SENATE BILL REPORT

                   HB 2748

              As Reported By Senate Committee On:

           Government Operations, February 27, 1998

 

Title:  An act relating to allowing rural counties to authorize additional industrial development in rural areas.

 

Brief Description:  Allowing rural counties to authorize additional industrial development in rural areas.

 

Sponsors:  Representatives Mulliken, Thompson, Cairnes, Lantz, DeBolt, McMorris, Sherstad, Koster, Mielke, Sump, Bush, Johnson, Zellinsky, Boldt, Sheahan, Honeyford, Pennington, Schoesler, Chandler and Dunn.

 

Brief History:

Committee Activity:  Government Operations:  2/24/98, 2/27/98 [DPA-WM, DNPA].

 

SENATE COMMITTEE ON GOVERNMENT OPERATIONS

 

Majority Report:  Do pass as amended and be referred to Committee on Ways & Means.

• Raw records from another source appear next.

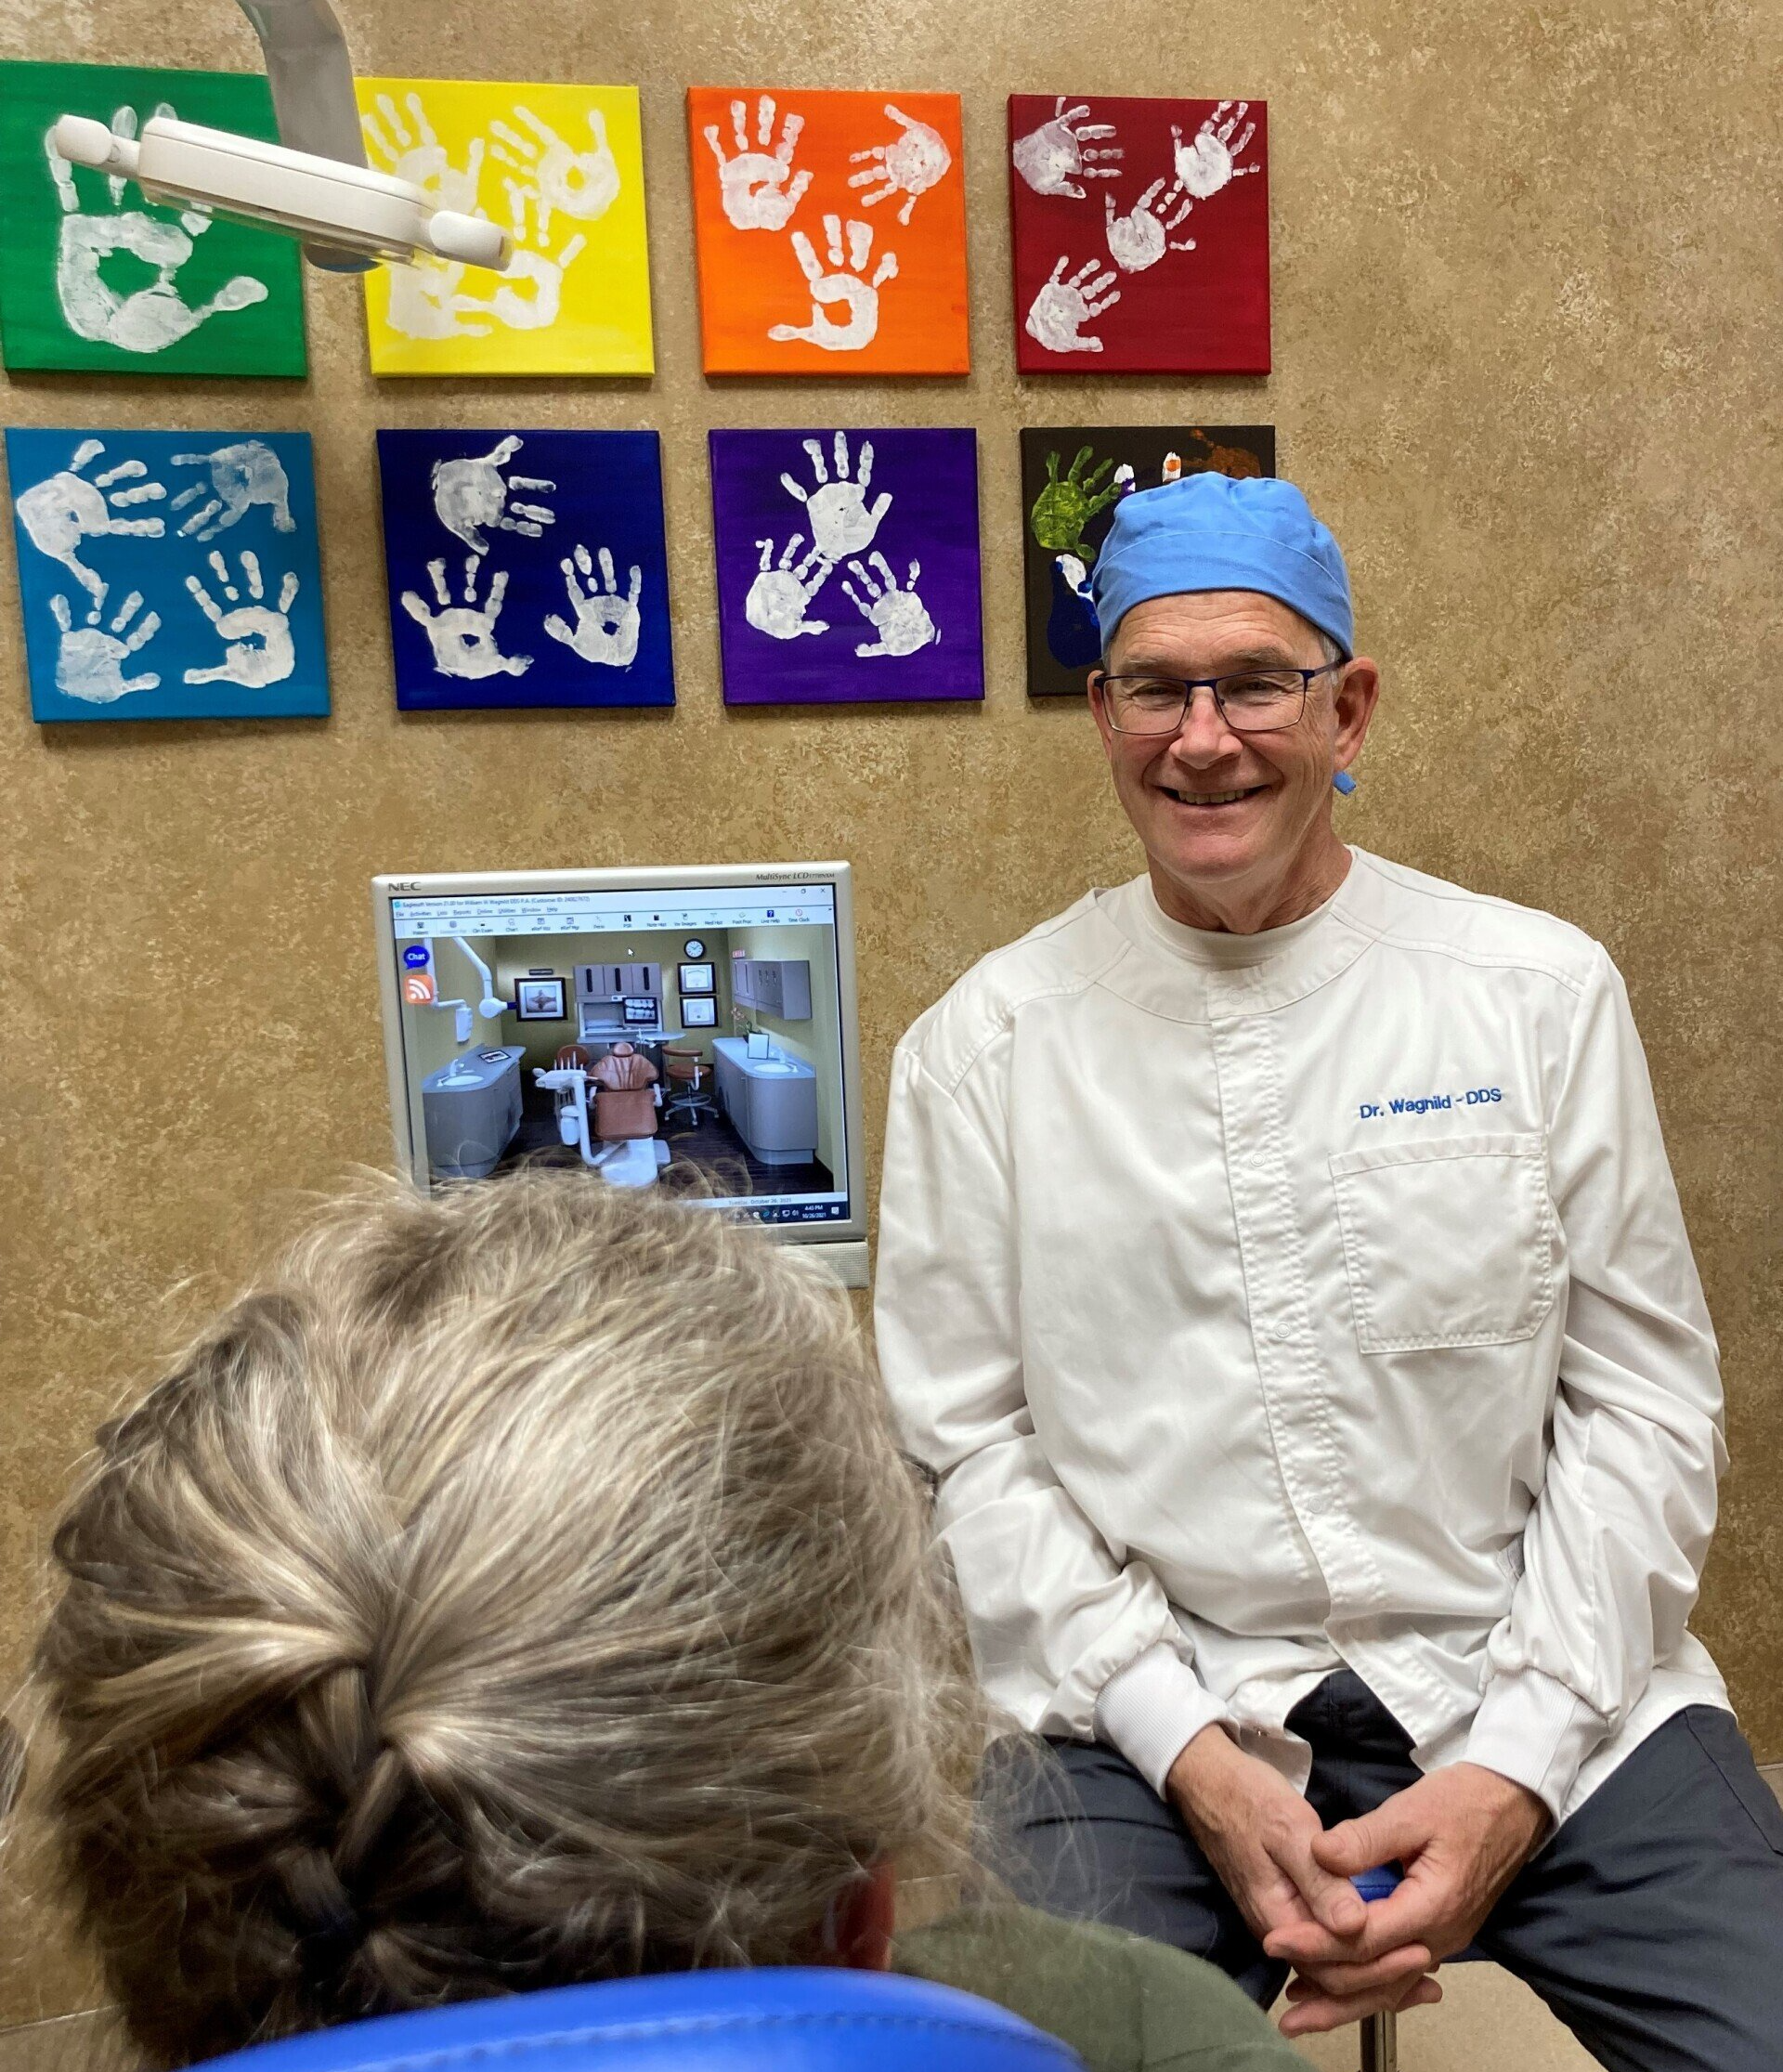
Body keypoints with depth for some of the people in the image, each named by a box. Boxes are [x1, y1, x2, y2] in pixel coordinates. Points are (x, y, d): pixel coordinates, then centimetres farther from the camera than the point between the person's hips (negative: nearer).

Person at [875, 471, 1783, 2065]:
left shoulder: (1542, 989, 0)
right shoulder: (985, 1044, -1)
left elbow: (1644, 1405, 2)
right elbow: (964, 1442, -2)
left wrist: (1514, 1768, -7)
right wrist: (1193, 1753, -10)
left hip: (1541, 1694, 2)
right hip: (1149, 1708, -1)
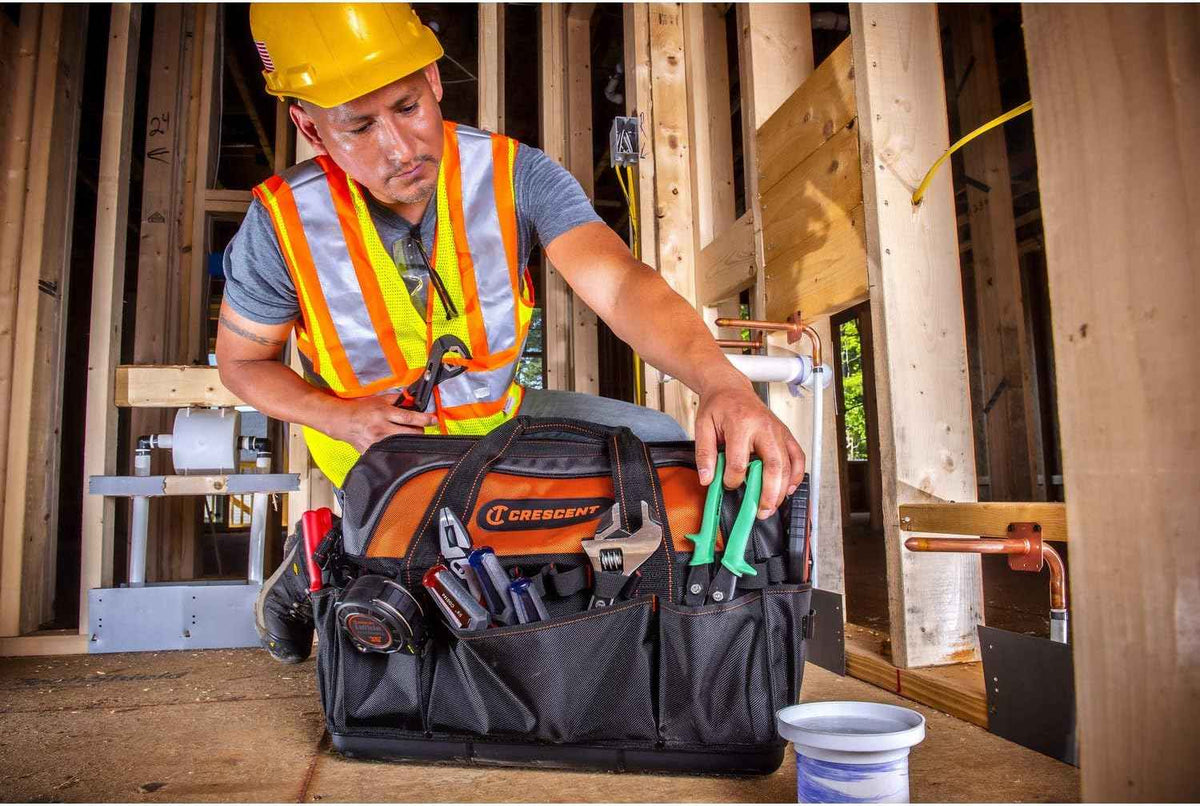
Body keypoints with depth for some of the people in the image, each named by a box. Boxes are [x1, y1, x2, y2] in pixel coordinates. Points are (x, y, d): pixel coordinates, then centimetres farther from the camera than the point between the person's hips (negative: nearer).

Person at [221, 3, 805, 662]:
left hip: (495, 415, 3)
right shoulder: (282, 223, -21)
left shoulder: (514, 174, -21)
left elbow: (620, 284, -36)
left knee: (660, 443, -7)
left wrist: (722, 383, -54)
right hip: (375, 444, -2)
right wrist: (340, 415, -23)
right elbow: (241, 361, -5)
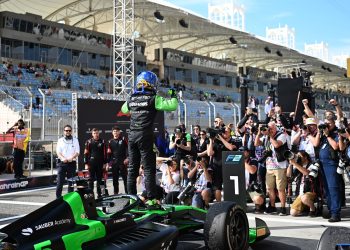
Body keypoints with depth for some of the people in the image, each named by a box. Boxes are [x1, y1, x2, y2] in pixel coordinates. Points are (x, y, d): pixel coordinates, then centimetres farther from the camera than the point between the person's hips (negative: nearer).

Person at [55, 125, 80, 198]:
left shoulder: (75, 140, 12)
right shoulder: (60, 140, 12)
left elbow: (77, 152, 3)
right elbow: (58, 152, 2)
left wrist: (71, 157, -17)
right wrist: (63, 158, -18)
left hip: (72, 163, 0)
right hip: (62, 163, 0)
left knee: (71, 182, 3)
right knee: (60, 181, -6)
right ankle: (58, 197, -4)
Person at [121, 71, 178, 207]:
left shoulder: (131, 99, 9)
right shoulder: (154, 99, -8)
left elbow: (124, 109, 30)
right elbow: (172, 106, -14)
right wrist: (173, 95, 5)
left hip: (132, 136, 6)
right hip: (145, 136, -6)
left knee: (132, 168, 11)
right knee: (149, 169, -3)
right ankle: (151, 199, -5)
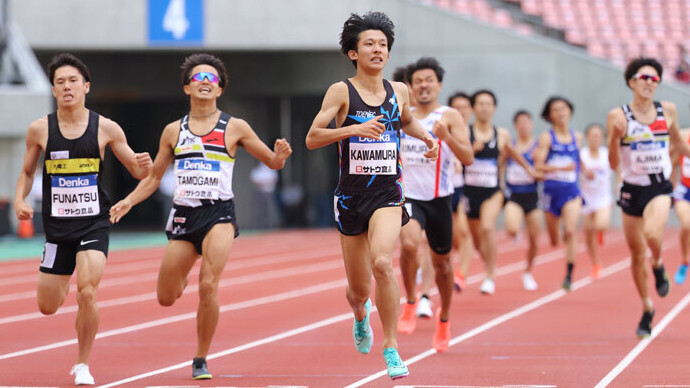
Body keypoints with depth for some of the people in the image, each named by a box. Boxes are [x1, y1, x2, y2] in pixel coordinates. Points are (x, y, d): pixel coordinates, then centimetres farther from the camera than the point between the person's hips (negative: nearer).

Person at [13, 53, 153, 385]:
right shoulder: (40, 130, -1)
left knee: (87, 294, -20)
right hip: (57, 227, 2)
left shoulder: (106, 129, -4)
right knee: (47, 307, 8)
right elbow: (27, 172, 13)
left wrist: (144, 165, -20)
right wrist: (20, 200, -6)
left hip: (94, 225, -2)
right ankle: (61, 283, 47)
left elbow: (137, 172, 4)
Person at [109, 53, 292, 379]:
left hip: (219, 213, -3)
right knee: (166, 298, 6)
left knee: (208, 286, -20)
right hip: (183, 215, 3)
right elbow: (153, 178, 16)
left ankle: (200, 361, -3)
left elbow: (273, 163, 8)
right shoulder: (173, 131, 10)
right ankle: (182, 276, 45)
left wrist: (280, 155, -16)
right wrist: (129, 201, 0)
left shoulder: (235, 128, 4)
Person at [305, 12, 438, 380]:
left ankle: (390, 347, -17)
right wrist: (354, 129, -23)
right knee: (359, 289, 9)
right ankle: (360, 314, 49)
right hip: (351, 194, -1)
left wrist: (427, 137, 10)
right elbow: (312, 139, -11)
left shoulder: (398, 91, 6)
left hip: (388, 193, 1)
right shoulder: (341, 91, -5)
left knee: (382, 262, -28)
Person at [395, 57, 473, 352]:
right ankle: (410, 303, -8)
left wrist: (447, 138, -29)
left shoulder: (450, 117, -4)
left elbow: (468, 158, -16)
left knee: (441, 261, 12)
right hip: (409, 196, 1)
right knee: (409, 244, -28)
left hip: (439, 198, -1)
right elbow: (393, 157, 24)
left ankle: (444, 319, 34)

  Signed by Senators McCaslin, Chair; Hale, Vice Chair; Anderson, Haugen, Horn and T. Sheldon.

 

Minority Report:  Do not pass as amended.

  Signed by Senator Patterson.

 

Staff:  Genevieve Pisarski (786-7488)

 

Background:  A county that plans under the Growth Management Act may consider local circumstances and allow rural industrial development in its comprehensive plan under certain conditions.  Existing industrial areas may be infilled, developed, or redeveloped, if they are contained.

 

Summary of Amended Bill:  A rural distressed county means a county with an unemployment rate that exceeds the state average by 20 percent for three years.

 

A rural distressed county that plans under the Growth Management Act may allow additional industrial development by ordinance.  Existing industrial areas can be developed further without being contained, and new industrial development can be allowed.  Critical areas and designated resource lands must be protected.

 

A rural distressed county may impose a sales and use tax at the rate of 0.12 percent, deducted from the amount of tax otherwise collected by the state.  Collection may begin July 1, 1998 and continue for 25 years.

 

Revenues shall be used only in rural distressed counties for financing qualifying public facilities that are part of the capital facilities element of the comprehensive plan, in counties planning under the Growth Management Act, or listed in the capital facilities plan, in other counties.  Qualifying facilities include bridges, roads, water and sewer systems, electrical and gas services, and related delineations and mitigations of wetlands.

 

Amended Bill Compared to Original Bill: A "rural distressed county" rather than a "rural county" is covered by the act and the definition of "rural county" is removed.  Provisions for a sales and use tax for qualifying public facilities are added.

 

Appropriation:  None.

 

Fiscal Note:  Not requested.

 

Effective Date:  Ninety days after adjournment of session in which bill is passed.

 

Testimony For:  Rural counties need to be able to designate land for industrial development, but provisions for funding infrastructure need to be added.

 

Testimony Against:  Industrial development should be treated as a component of overall economic development, not just a matter of designation.  Criteria are needed.  Rural counties should not be allowed to site industrial development outside of urban growth areas in disregard of agreements with cities.  Adequate ability to site industrial development outside of urban growth areas is already provided under the Growth Management Act.

 

Testified:  PRO:  Jim Potts, Eastern Rural Counties; CON:  Mike Ryherd, 1,000 Friends; Shane Hope, CTED; Ron Shultz, National Audubon Society.